Annual General Meeting October 18, 2023

The slides, minutes and recording of this meeting can be found here.

You are invited to a virtual Annual General Meeting of the International Society for Biocuration on Wednesday, 18 October. The meeting will include presentations by our two biocurator career award winners, Nico Matentzoglu and Charlie Hoyt.

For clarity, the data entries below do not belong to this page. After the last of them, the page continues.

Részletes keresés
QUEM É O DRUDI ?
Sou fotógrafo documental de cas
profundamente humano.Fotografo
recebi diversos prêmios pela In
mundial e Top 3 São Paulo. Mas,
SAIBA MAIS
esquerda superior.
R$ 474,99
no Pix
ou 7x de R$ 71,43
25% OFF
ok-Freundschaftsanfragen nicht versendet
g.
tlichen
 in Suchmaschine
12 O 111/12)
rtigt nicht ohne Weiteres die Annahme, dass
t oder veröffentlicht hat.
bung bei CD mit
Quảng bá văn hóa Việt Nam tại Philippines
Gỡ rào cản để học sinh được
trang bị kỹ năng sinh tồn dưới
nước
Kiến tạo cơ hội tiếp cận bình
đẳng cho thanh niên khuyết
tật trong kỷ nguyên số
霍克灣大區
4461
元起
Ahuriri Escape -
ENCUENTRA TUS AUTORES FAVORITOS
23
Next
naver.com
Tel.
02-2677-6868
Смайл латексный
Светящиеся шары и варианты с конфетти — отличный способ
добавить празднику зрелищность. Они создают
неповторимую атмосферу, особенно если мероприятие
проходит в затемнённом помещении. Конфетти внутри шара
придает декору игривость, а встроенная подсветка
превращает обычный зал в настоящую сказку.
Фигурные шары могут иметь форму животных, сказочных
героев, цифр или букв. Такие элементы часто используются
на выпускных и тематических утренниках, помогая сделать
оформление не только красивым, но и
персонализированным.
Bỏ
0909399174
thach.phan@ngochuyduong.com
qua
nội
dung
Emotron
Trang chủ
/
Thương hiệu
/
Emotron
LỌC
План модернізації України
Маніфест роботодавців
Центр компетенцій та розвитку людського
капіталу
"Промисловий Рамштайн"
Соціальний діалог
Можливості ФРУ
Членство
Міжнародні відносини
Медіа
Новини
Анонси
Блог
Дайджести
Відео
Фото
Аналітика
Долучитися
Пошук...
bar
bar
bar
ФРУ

Time: 5 pm CET / 4 pm BST / 8 am PT / 11 pm ET

Please fill out this form to register to attend and receive the zoom meeting link. NOTE this meeting will be recorded, by attending the meeting you are agreeing to be recorded. The recording will be available on the ISB website after the meeting.

Program (CET times)

5.00pm Ruth Lovering (ISB EC Chair): ISB Annual General Meeting 

5:30pm Open for questions and suggestions from attendees

5:45pm Nico Matentzoglu, Excellence in Biocuration, Advanced Career Award

Presentation title: Closing the gap between effective Biocuration and meaningful ontology evolution

6:10pm Charlie Hoyt, Excellence in Biocuration, Early Career Award

Presentation title: Democratizing Biocuration, or, How I Learned to Love the Drive-by Curation

Presentation Abstracts

Nico Matentzoglu, Excellence in Biocuration, Advanced Career Award

Presentation title: Closing the gap between effective Biocuration and meaningful ontology evolution

Effective Biocuration is dependent on controlled
vocabularies such as biomedical ontologies. From the perspective of
biocurators, it is of central importance to get new terms integrated into the
ontology as soon as they are needed. From the perspective of the users who want
to exploit the ontology for analysing their data, however, it is key that the
integrated term is carefully curated into the ontological structure, which is
difficult and time-consuming. This provides a dilemma for ontology developers
who, on the one side, are expected to respond quickly to curation requests, but
on the other side are tasked to provide a reliable resource for the community.
In this talk, I will describe a strategy based on change languages, design
patterns and templates that could be used to “outsource” some of the ontology
curation to biocurators, thereby creating a drastically reduced effort and
subsequently much tighter turnaround time for new (and changed) term requests.
I will discuss the importance of such community contributions to open ontology
projects and hope to convince the biocuration community to engage more closely
with the ontology curation process.

Charlie Hoyt, Excellence in Biocuration, Early Career Award

Presentation title: Democratizing Biocuration, or, How I Learned to Love the Drive-by Curation

Abstract: The increasing reliance of artificial intelligence applications in biomedicine on reliable structured data, metadata, and knowledge accentuates the need for effective, sustainable biocuration. While there has been a historical disconnect between such consumers and biocurators, the looming paradigm shift towards the open code, open data, and open infrastructure (O3) principles presents an opportunity to engage and empower consumers to contribute to the maintenance and ongoing development of the resources they use. In this talk, I will reflect on how biocuration became an important facet of my job as a systems and networks biologist interested in translational research as I became more aware of the importance of data quality and provenance. Notably, I will highlight the concept of the drive-by curation and how it fits into a more community-oriented future vision for biocuration.